Subacute Encephalitis and Hypogammaglobulinemia

Author Affiliations

Memphis; Bethesda, Md
From the departments of pediatrics (Drs. Hanissian and deLamerens), neurology (Dr. Jabbour), and neuropathology (Dr. Garcia), University of Tennessee Medical Units, Memphis, and the Section of Infectious Diseases, Perinatal Research Branch, National Institute of Neurological Diseases and Stroke, Bethesda, Md (Dr.
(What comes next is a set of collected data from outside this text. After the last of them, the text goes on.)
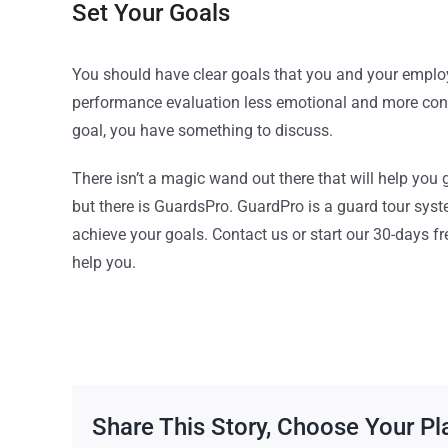
Set Your Goals
You should have clear goals that you and your employ
performance evaluation less emotional and more conc
goal, you have something to discuss.
There isn’t a magic wand out there that will help you
but there is GuardsPro. GuardPro is a guard tour syst
achieve your goals. Contact us or start our 30-days 
help you.
Share This Story, Choose Your Pl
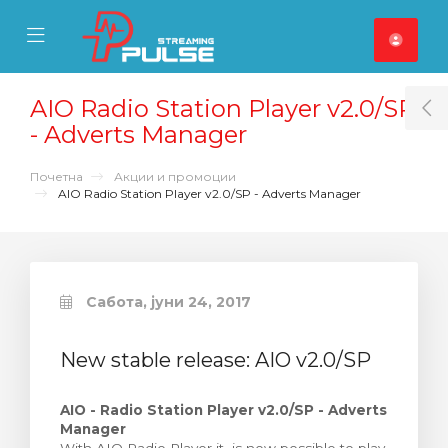
se Mobile Menu
Mobile Menu
AIO Radio Station Player v2.0/SP
T
- Adverts Manager
Почетна
Акции и промоции
AIO Radio Station Player v2.0/SP - Adverts Manager
Сабота, јуни 24, 2017
New stable release: AIO v2.0/SP
AIO - Radio Station Player v2.0/SP - Adverts
Manager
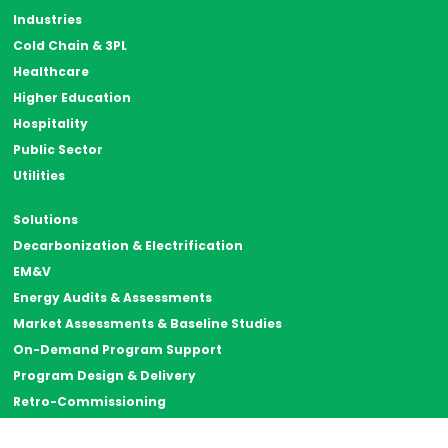
Industries
Cold Chain & 3PL
Healthcare
Higher Education
Hospitality
Public Sector
Utilities
Solutions
Decarbonization & Electrification
EM&V
Energy Audits & Assessments
Market Assessments & Baseline Studies
On-Demand Program Support
Program Design & Delivery
Retro-Commissioning
Strategic Energy Management (SEM)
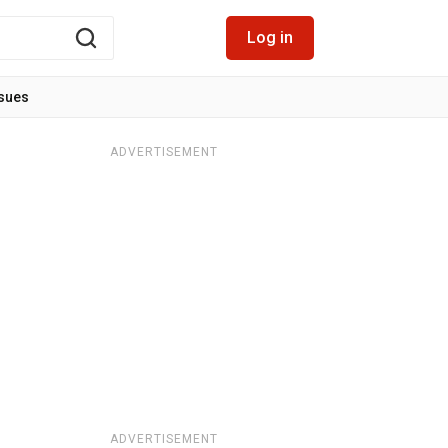
Log in
ssues
ADVERTISEMENT
ADVERTISEMENT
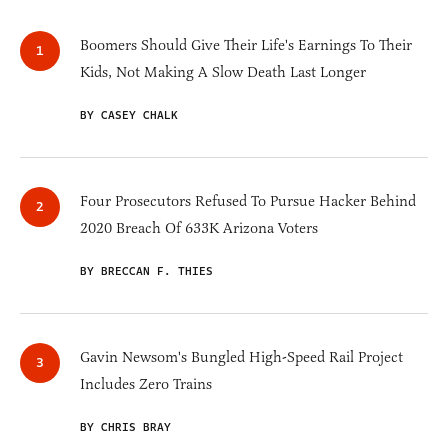
Boomers Should Give Their Life's Earnings To Their
Kids, Not Making A Slow Death Last Longer
BY CASEY CHALK
Four Prosecutors Refused To Pursue Hacker Behind
2020 Breach Of 633K Arizona Voters
BY BRECCAN F. THIES
Gavin Newsom's Bungled High-Speed Rail Project
Includes Zero Trains
BY CHRIS BRAY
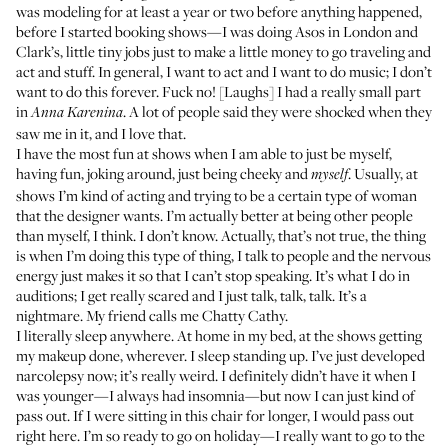
was modeling for at least a year or two before anything happened,
before I started booking shows—I was doing Asos in London and
Clark’s, little tiny jobs just to make a little money to go traveling and
act and stuff. In general, I want to act and I want to do music; I don’t
want to do this forever. Fuck no! [Laughs] I had a really small part
in
. A lot of people said they were shocked when they
Anna Karenina
saw me in it, and I love that.
I have the most fun at shows when I am able to just be myself,
having fun, joking around, just being cheeky and
. Usually, at
myself
shows I’m kind of acting and trying to be a certain type of woman
that the designer wants. I’m actually better at being other people
than myself, I think. I don’t know. Actually, that’s not true, the thing
is when I’m doing this type of thing, I talk to people and the nervous
energy just makes it so that I can’t stop speaking. It’s what I do in
auditions; I get really scared and I just talk, talk, talk. It’s a
nightmare. My friend calls me Chatty Cathy.
I literally sleep anywhere. At home in my bed, at the shows getting
my makeup done, wherever. I sleep standing up. I’ve just developed
narcolepsy now; it’s really weird. I definitely didn’t have it when I
was younger—I always had insomnia—but now I can just kind of
pass out. If I were sitting in this chair for longer, I would pass out
right here. I’m so ready to go on holiday—I really want to go to the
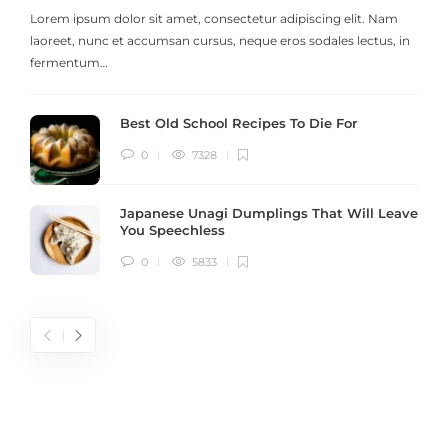
Lorem ipsum dolor sit amet, consectetur adipiscing elit. Nam
laoreet, nunc et accumsan cursus, neque eros sodales lectus, in
h
fermentum…
Best Old School Recipes To Die For
0
7328
Japanese Unagi Dumplings That Will Leave
You Speechless
0
5833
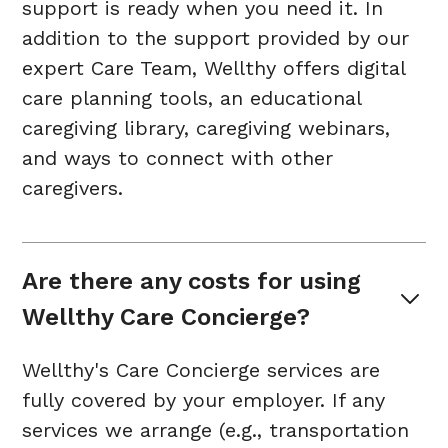
support is ready when you need it. In
addition to the support provided by our
expert Care Team, Wellthy offers digital
care planning tools, an educational
caregiving library, caregiving webinars,
and ways to connect with other
caregivers.
Are there any costs for using 
Wellthy Care Concierge?
Wellthy's Care Concierge services are
fully covered by your employer. If any
services we arrange (e.g., transportation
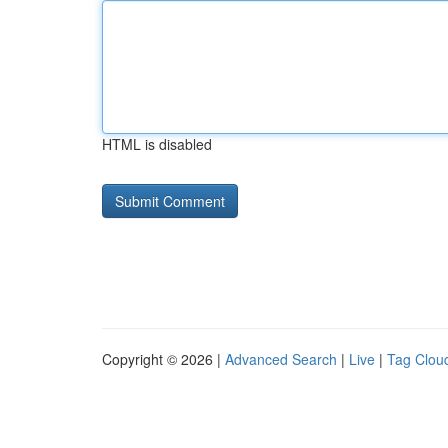
HTML is disabled
Copyright © 2026 |
Advanced Search
|
Live
|
Tag Clou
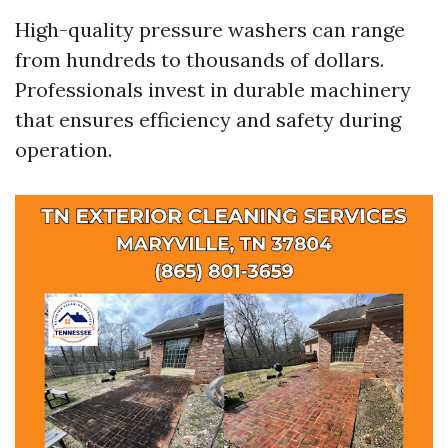
High-quality pressure washers can range
from hundreds to thousands of dollars.
Professionals invest in durable machinery
that ensures efficiency and safety during
operation.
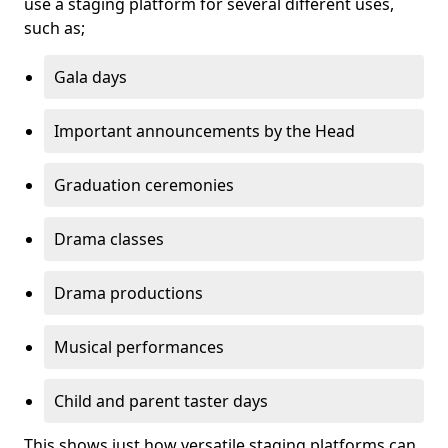
use a staging platform for several different uses,
such as;
Gala days
Important announcements by the Head
Graduation ceremonies
Drama classes
Drama productions
Musical performances
Child and parent taster days
This shows just how versatile staging platforms can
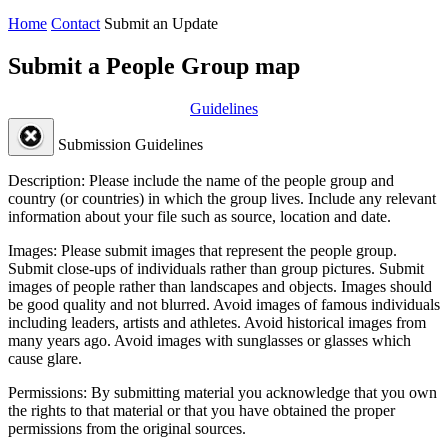
Home
Contact
Submit an Update
Submit a People Group map
Guidelines
Submission Guidelines
Description:
Please include the name of the people group and
country (or countries) in which the group lives. Include any relevant
information about your file such as source, location and date.
Images:
Please submit images that represent the people group.
Submit close-ups of individuals rather than group pictures. Submit
images of people rather than landscapes and objects. Images should
be good quality and not blurred. Avoid images of famous individuals
including leaders, artists and athletes. Avoid historical images from
many years ago. Avoid images with sunglasses or glasses which
cause glare.
Permissions:
By submitting material you acknowledge that you own
the rights to that material or that you have obtained the proper
permissions from the original sources.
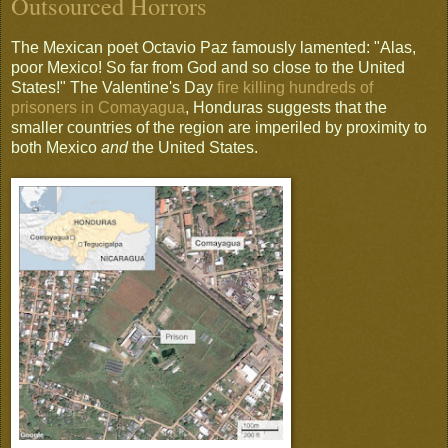
Outsourced Horrors
The Mexican poet Octavio Paz famously lamented: "Alas,
poor Mexico! So far from God and so close to the United
States!" The Valentine's Day
fire killing hundreds of
prisoners in Comayagua
, Honduras suggests that the
smaller countries of the region are imperiled by proximity to
both Mexico
and
the United States.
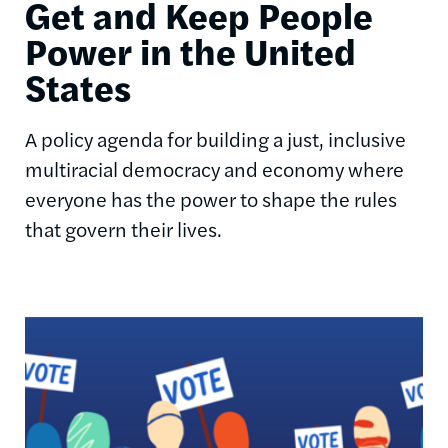
Get and Keep People
Power in the United
States
A policy agenda for building a just, inclusive
multiracial democracy and economy where
everyone has the power to shape the rules
that govern their lives.
Image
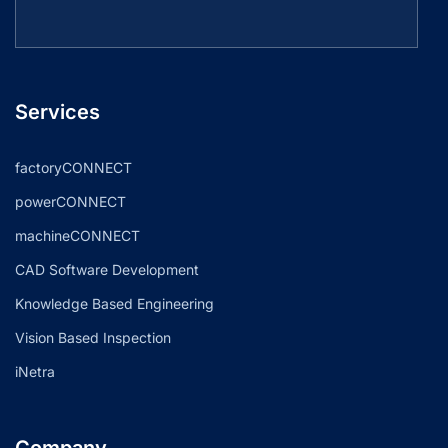
Services
factoryCONNECT
powerCONNECT
machineCONNECT
CAD Software Development
Knowledge Based Engineering
Vision Based Inspection
iNetra
Company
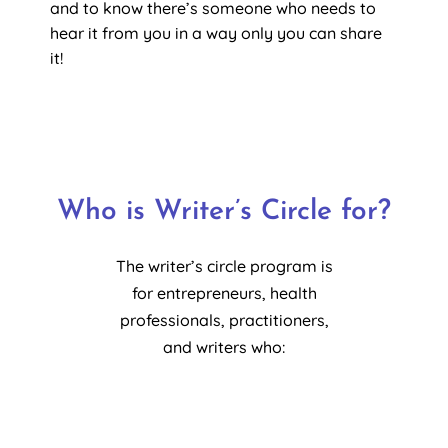
and to know there’s someone who needs to
hear it from you in a way only you can share
it!
Who is
Writer’s Circle
for?
The writer’s circle program is
for entrepreneurs, health
professionals, practitioners,
and writers who:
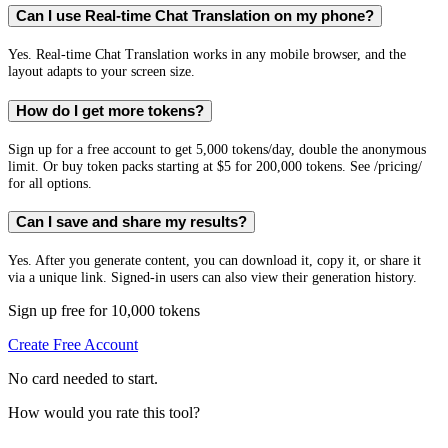
Can I use Real-time Chat Translation on my phone?
Yes. Real-time Chat Translation works in any mobile browser, and the
layout adapts to your screen size.
How do I get more tokens?
Sign up for a free account to get 5,000 tokens/day, double the anonymous
limit. Or buy token packs starting at $5 for 200,000 tokens. See /pricing/
for all options.
Can I save and share my results?
Yes. After you generate content, you can download it, copy it, or share it
via a unique link. Signed-in users can also view their generation history.
Sign up free for 10,000 tokens
Create Free Account
No card needed to start.
How would you rate this tool?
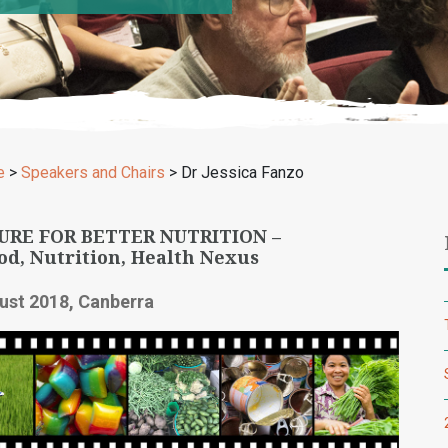
e
>
Speakers and Chairs
>
Dr Jessica Fanzo
URE FOR BETTER NUTRITION –
od, Nutrition, Health Nexus
ust 2018, Canberra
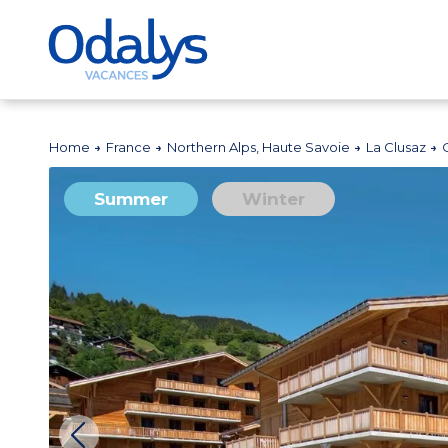
Home
France
Northern Alps, Haute Savoie
La Clusaz
Summer
Winter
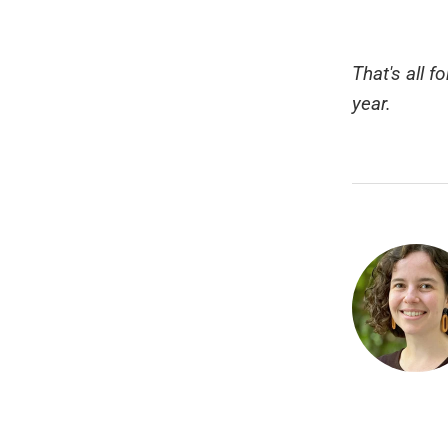
That's all f
year.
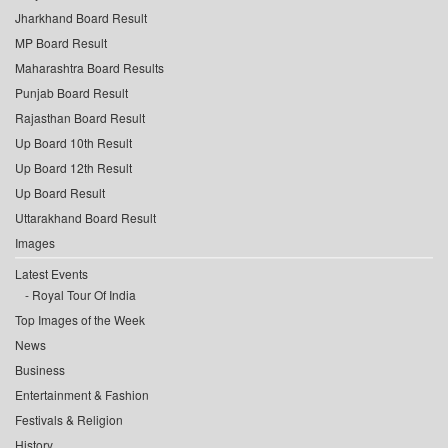
Jharkhand Board Result
MP Board Result
Maharashtra Board Results
Punjab Board Result
Rajasthan Board Result
Up Board 10th Result
Up Board 12th Result
Up Board Result
Uttarakhand Board Result
Images
Latest Events
Royal Tour Of India
Top Images of the Week
News
Business
Entertainment & Fashion
Festivals & Religion
History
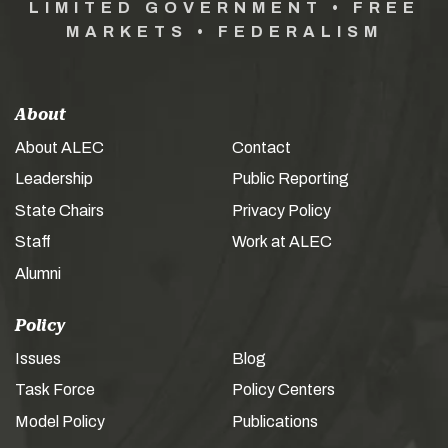
LIMITED GOVERNMENT • FREE
MARKETS • FEDERALISM
About
About ALEC
Contact
Leadership
Public Reporting
State Chairs
Privacy Policy
Staff
Work at ALEC
Alumni
Policy
Issues
Blog
Task Force
Policy Centers
Model Policy
Publications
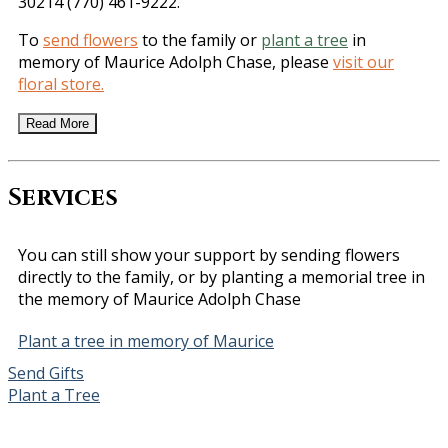
30214 (770) 461-9222.
To
send flowers
to the family or
plant a tree
in
memory of Maurice Adolph Chase, please
visit our
floral store.
Read More
Services
You can still show your support by sending flowers
directly to the family, or by planting a memorial tree in
the memory of Maurice Adolph Chase
Plant a tree in memory of Maurice
Send Gifts
Plant a Tree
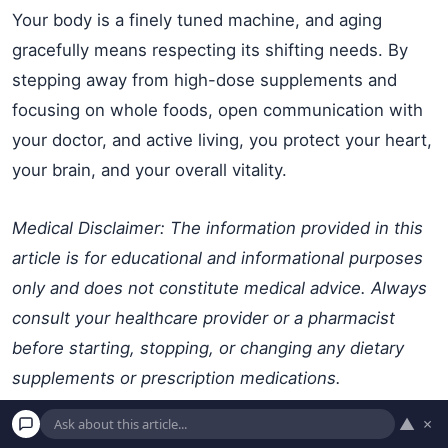
Your body is a finely tuned machine, and aging
gracefully means respecting its shifting needs. By
stepping away from high-dose supplements and
focusing on whole foods, open communication with
your doctor, and active living, you protect your heart,
your brain, and your overall vitality.
Medical Disclaimer: The information provided in this
article is for educational and informational purposes
only and does not constitute medical advice. Always
consult your healthcare provider or a pharmacist
before starting, stopping, or changing any dietary
supplements or prescription medications.
▲
×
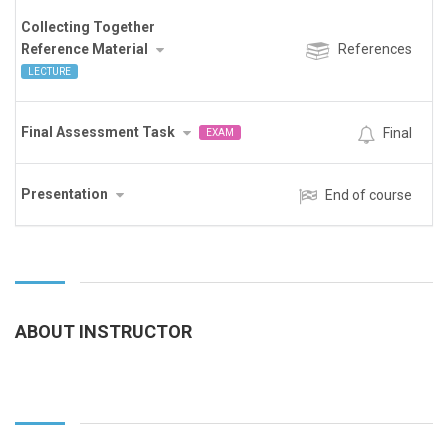
Collecting Together
Reference Material
References
LECTURE
Final Assessment Task
Final
EXAM
Presentation
End of course
ABOUT INSTRUCTOR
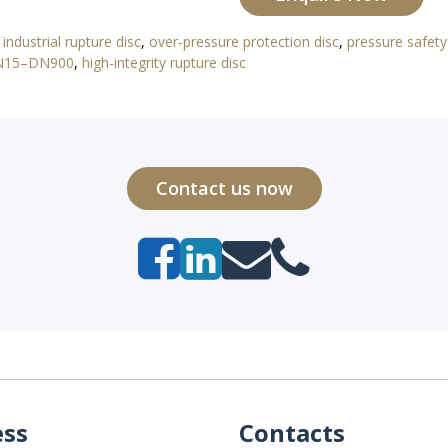
,
industrial rupture disc
,
over-pressure protection disc
,
pressure safety
DN15–DN900
,
high-integrity rupture disc
Contact us now
ess
Contacts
Am J Dis Child. 1972;123(2):151-155. doi:10.1001/archpedi.1972.02110080129017

A 5-year-old white boy with X-linked hypogammaglobulinemia and subacute encephalitis developed paresis of the right upper and lower extremities, symmetrical polyarthritis, and bilateral basal bronchiectasis at 1 year of age. At 5 years, he was exposed to rubeola and received a preventive dose of γ-globulin. During the next six months he developed progressive mental and motor deterioration. Electroencephalographic pattern was consistent with subacute sclerosing panencephalitis. Brain biopsy revealed extensive inflammatory infiltrates but neither inclusion bodies nor viral particles could be demonstrated by electron microscopy. Immunofluorescence studies of the biopsy specimen and the ethanol fixed monolayer cell cultures revealed intracellular fluorescence specific for measles antigen. As expected, serologic studies for measles antibodies were negative. On the basis of clinical, EEG, and histopathologic studies, in the absence of measles antibodies in serum and cerebrospinal fluid, we chose the term subacute encephalitis rather than subacute sclerosing panencephalitis.